Commanders and leaders
- Captain B. Zander: Unknown

Units involved
- HSwMS Hvalen: German merchant navy

Strength
- 1 submarine: 3 auxiliary cruisers (one engaged)

Casualties and losses
- 1 sailor 1 submarine damaged: None

= Hvalen incident =

1915 event during World War I

The Hvalen incident was a short and small-scale confrontation between the navies of Sweden and Germany as a consequence of the First World War. The Swedish submarine Hvalen would be mistook for an enemy vessel and fired upon while out on patrol, one Swedish sailor would perish as a consequence. However, the naval skirmish would not escalate any further as the powers involved would solve their problems diplomatically.

==Prelude==
At 6:15 am on the 21 of October 1915, the Swedish submarine Hvalen departed from Ystad under captain B. Zander to patrol the waters of Øresund, she was shortly thereafter joined by the escort boat Blenda. Due to the bad weather, the two ships had drifted away from each other and were 1500 meters apart by the time they reached Cape Abbekås. Also present in Cape Abbekås were 3 German auxiliary cruisers, one of which mistook the Swedish submarine for an enemy ship.

==Incident==
The German ship fired a light bomb towards Hvalen while it was still within Swedish territorial waters. The light bomb was met with confusion by the crew of Hvalen who thought that it was some sort of signal to the other auxiliary cruisers and therefore simply slowed down to avoid it. However, the ship continued its bombardment. Captain Zander made numerous attempts to show the cruiser that they weren't a threat but to no avail. Seeing no other option, Zander ordered Flag Officer Sellin, who was the one with the most experience serving on Hvalen, out on deck to make the Swedish flag more visible so that the attack ship would be aware that it was firing upon a neutral vessel.

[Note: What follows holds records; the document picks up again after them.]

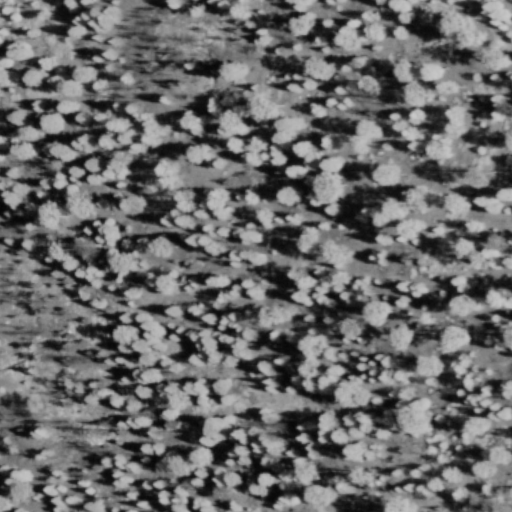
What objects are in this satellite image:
road: (502, 13)
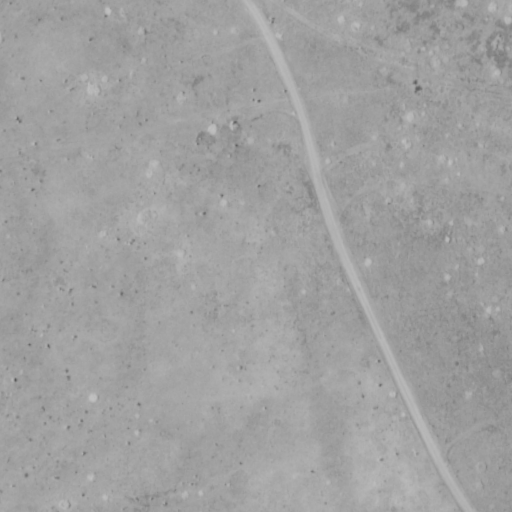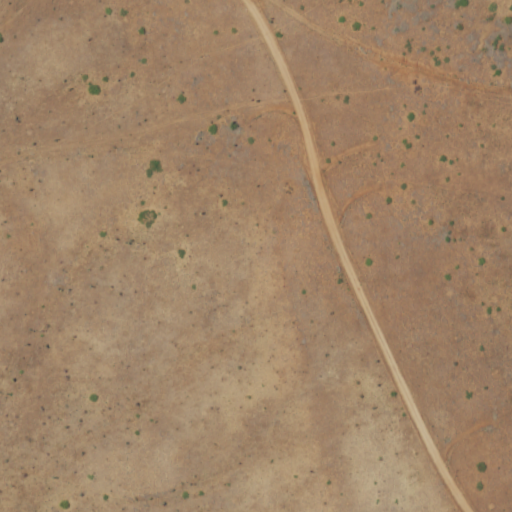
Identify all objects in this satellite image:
road: (459, 16)
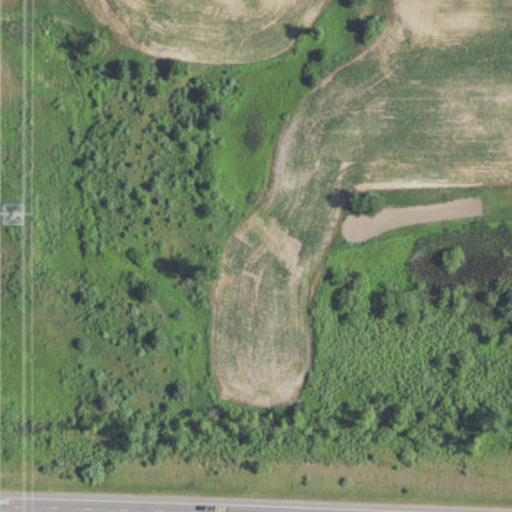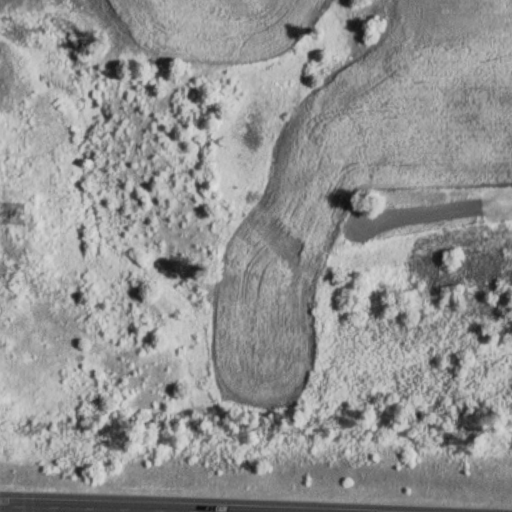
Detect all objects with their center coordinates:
power tower: (13, 211)
road: (116, 507)
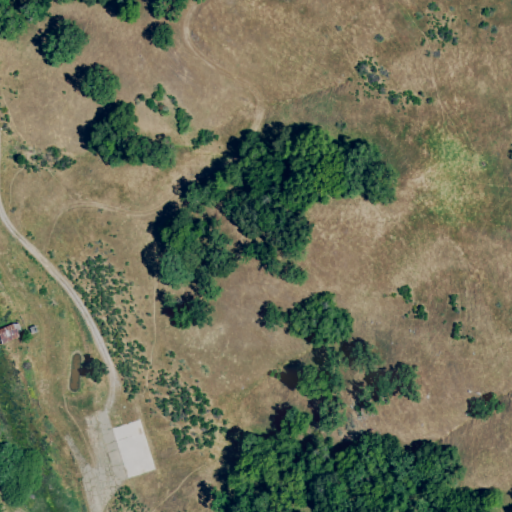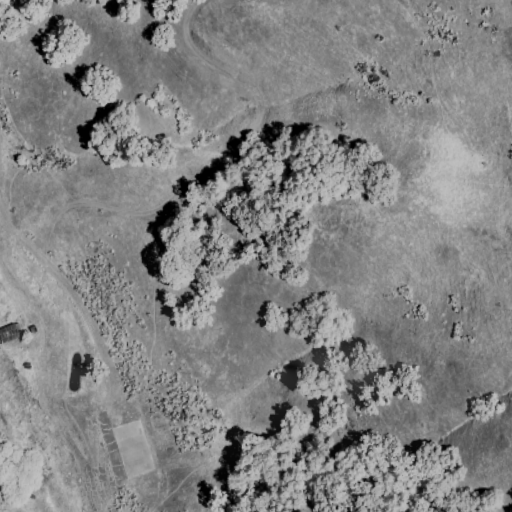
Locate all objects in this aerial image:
road: (68, 289)
building: (133, 446)
airport apron: (103, 462)
airport taxiway: (100, 508)
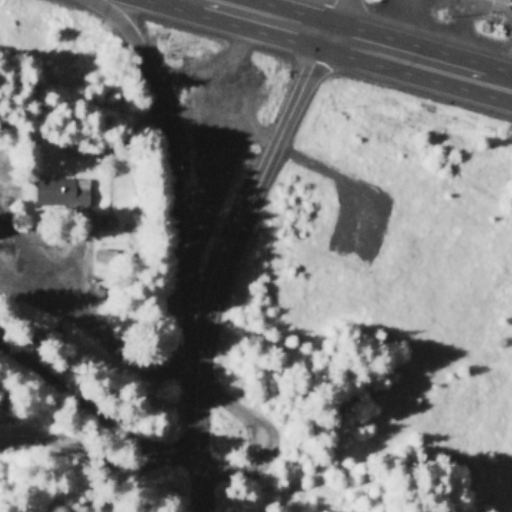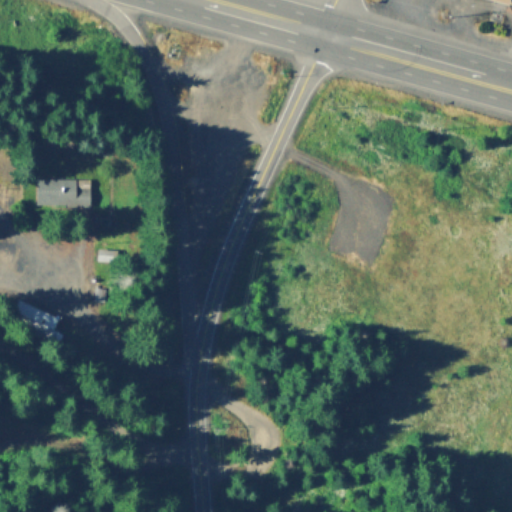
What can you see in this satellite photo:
building: (505, 1)
road: (272, 14)
road: (329, 14)
road: (402, 50)
road: (497, 77)
road: (222, 121)
road: (172, 175)
building: (64, 190)
building: (56, 191)
road: (204, 194)
road: (251, 197)
road: (1, 231)
road: (109, 337)
road: (95, 411)
road: (264, 431)
road: (197, 442)
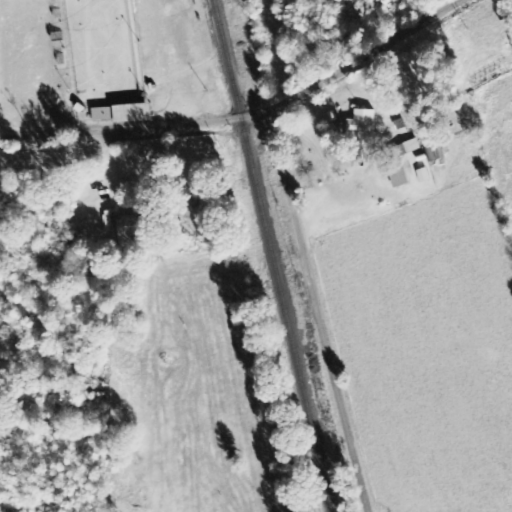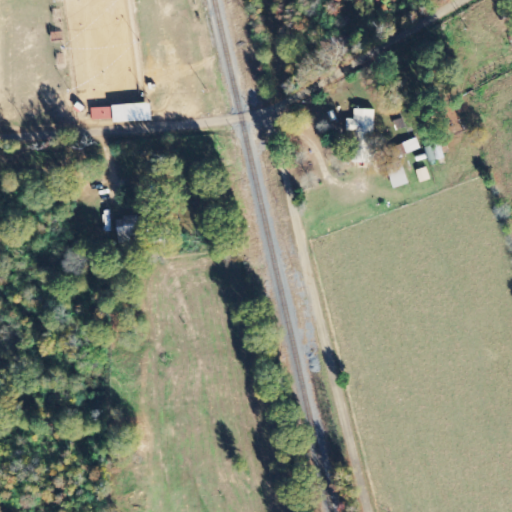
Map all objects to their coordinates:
road: (267, 112)
building: (123, 115)
building: (364, 135)
building: (424, 175)
building: (400, 177)
railway: (278, 255)
road: (316, 312)
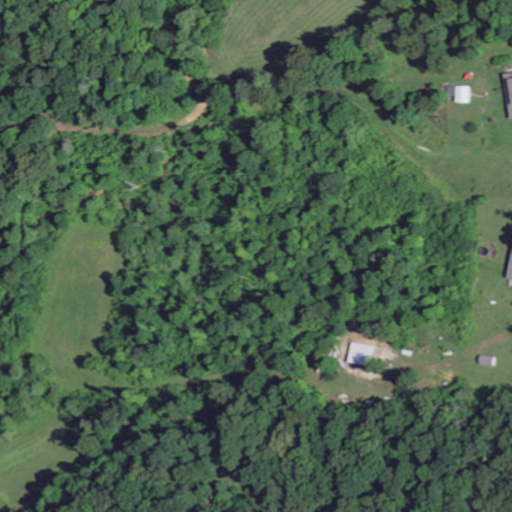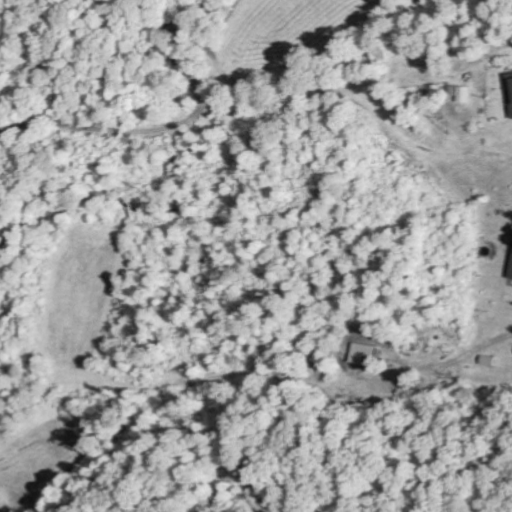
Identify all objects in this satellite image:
building: (511, 75)
building: (366, 358)
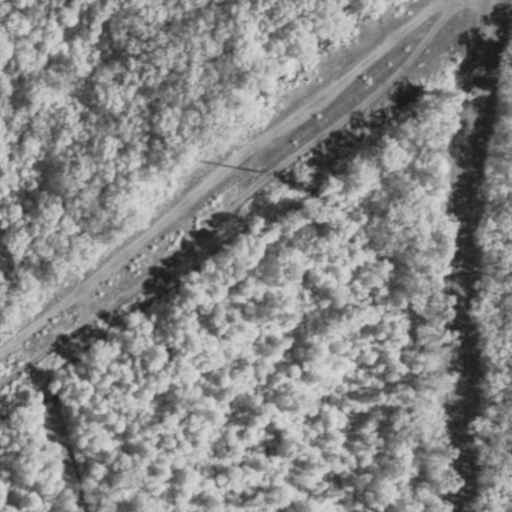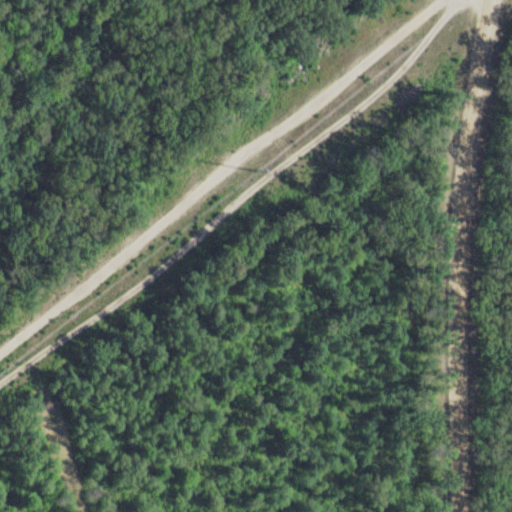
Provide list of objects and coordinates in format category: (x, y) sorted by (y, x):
road: (225, 178)
road: (463, 254)
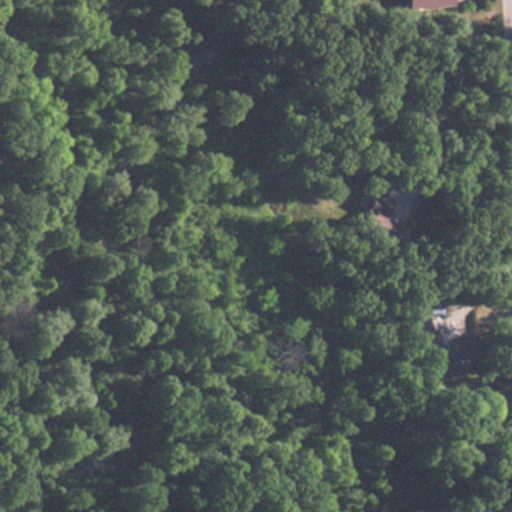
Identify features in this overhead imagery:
building: (421, 4)
building: (421, 4)
building: (368, 214)
building: (368, 214)
building: (435, 350)
building: (436, 350)
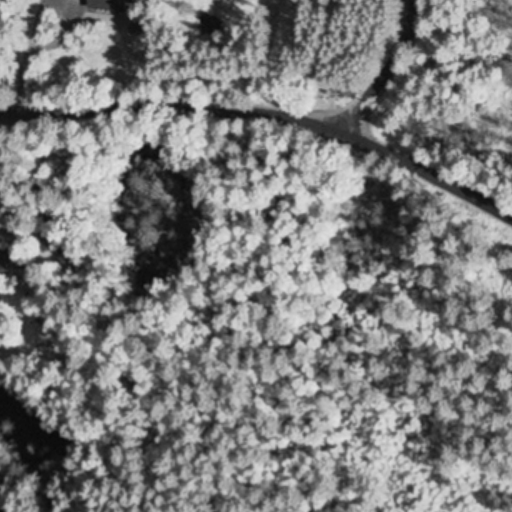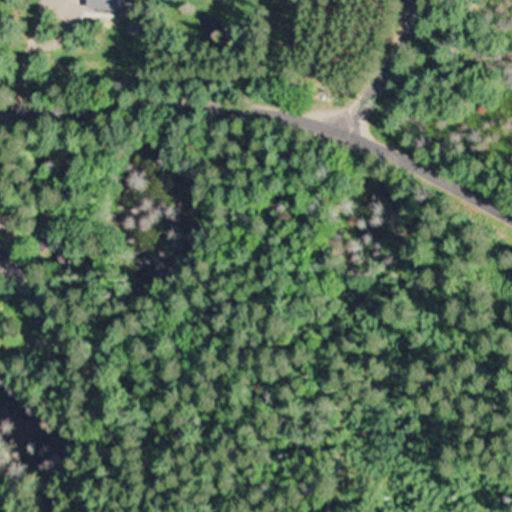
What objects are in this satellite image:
road: (70, 53)
road: (392, 72)
road: (265, 110)
building: (6, 258)
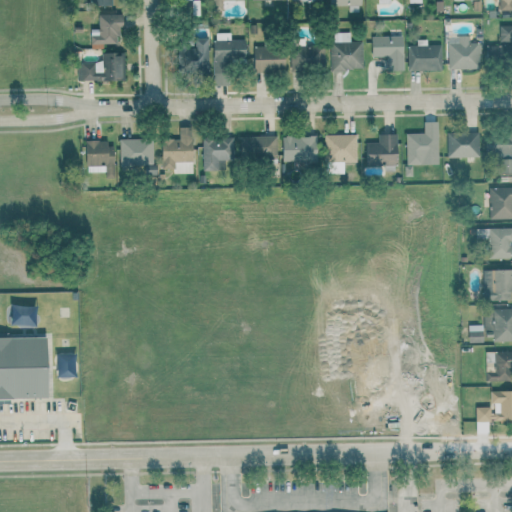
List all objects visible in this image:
building: (382, 1)
building: (412, 1)
building: (102, 2)
building: (216, 4)
building: (346, 4)
building: (504, 5)
building: (185, 7)
building: (105, 30)
building: (500, 46)
building: (388, 50)
building: (344, 53)
building: (461, 53)
road: (151, 54)
building: (223, 54)
building: (306, 56)
building: (423, 56)
building: (193, 57)
building: (266, 59)
building: (101, 69)
road: (48, 99)
road: (304, 104)
road: (48, 119)
building: (461, 144)
building: (421, 145)
building: (256, 147)
building: (297, 148)
building: (339, 148)
building: (135, 151)
building: (215, 151)
building: (380, 151)
building: (177, 152)
building: (98, 158)
building: (495, 241)
building: (496, 284)
building: (20, 315)
building: (497, 324)
building: (473, 333)
building: (63, 365)
building: (497, 365)
building: (21, 368)
building: (501, 403)
building: (481, 413)
road: (47, 420)
road: (256, 453)
road: (408, 481)
road: (462, 484)
road: (168, 491)
road: (496, 498)
road: (168, 501)
road: (305, 502)
road: (158, 504)
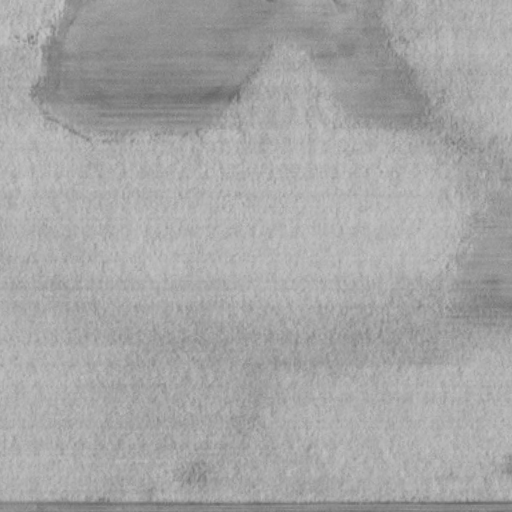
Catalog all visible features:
road: (256, 506)
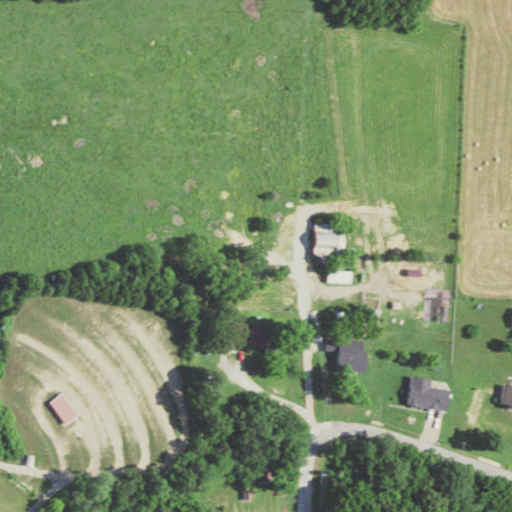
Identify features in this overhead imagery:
building: (332, 237)
building: (420, 273)
building: (344, 275)
building: (255, 333)
building: (353, 353)
road: (308, 364)
building: (431, 392)
building: (508, 394)
building: (67, 407)
road: (409, 439)
road: (304, 473)
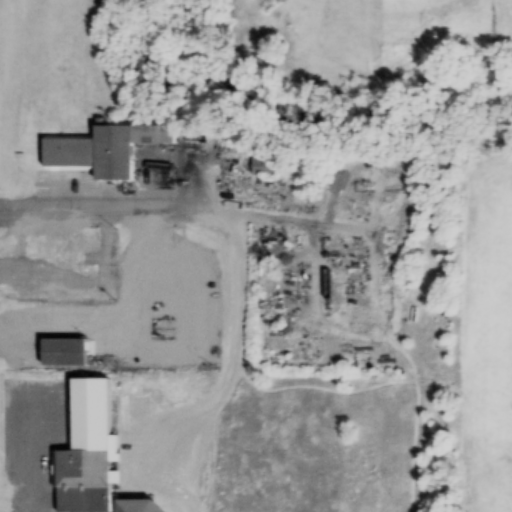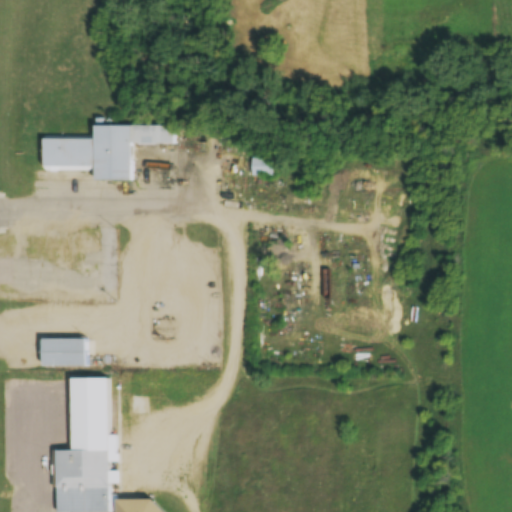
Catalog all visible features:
building: (103, 150)
building: (261, 167)
road: (237, 251)
building: (64, 353)
building: (88, 447)
building: (92, 457)
building: (141, 500)
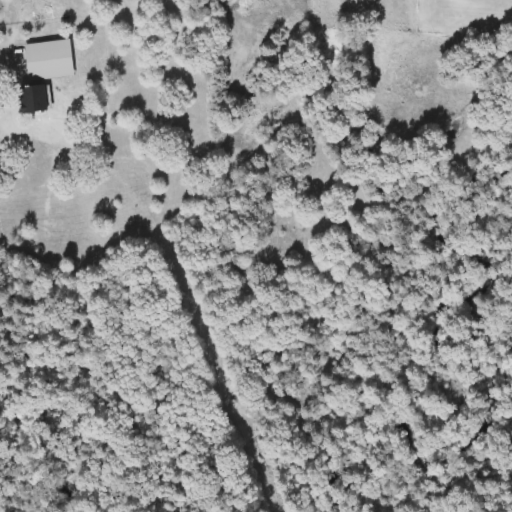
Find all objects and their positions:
building: (23, 72)
building: (24, 72)
building: (31, 98)
building: (32, 98)
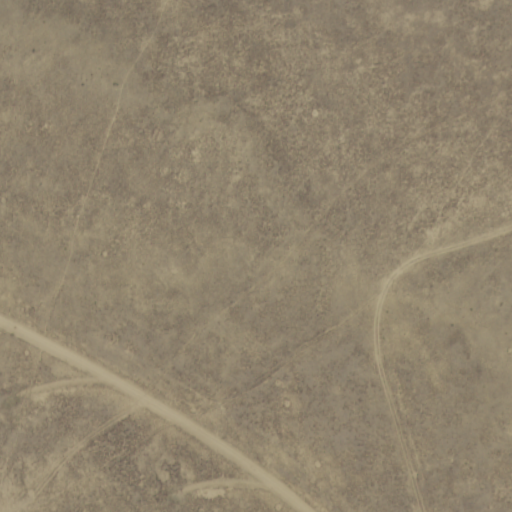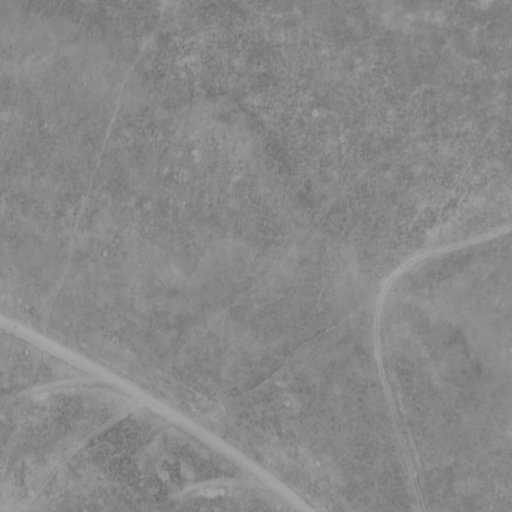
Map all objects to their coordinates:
road: (360, 320)
road: (89, 456)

While Sellin was working with the flag out on deck, the splatter from a projectile hit Sellin in the back, critically injuring him. By the time the eighth projectile had been fired, the German gunner Kreuger noted that the ship's cannon was no longer functional. The auxiliary cruiser thus decided to ram into Hvalen when bombardment was proved to no longer an option. However, while on their way to ram Hvalen, the Germans eventually spotted the Swedish flag when they had come within a couple of hundred meters of the submarine. Realizing their mistake, the German captain signaled a request to come on board Hvalen which Captain Zander declined the offer choosing to instead immediately return to Ystad while the German ship continued eastward.

==Aftermath==
Sellin would later be pronounced dead at the local hospital at Ystad. The Swedish government strongly protested against the border violation and the damages that Germany had inflicted upon Hvalen. Germany sincerely apologized for the incident and was to in any way make up for the damages inflicted on the Swedish Navy.

In 1933 the German gunner Kreuger and the Swedish under lieutenant Hamilton would go out to dinner where they would discuss the events of that day.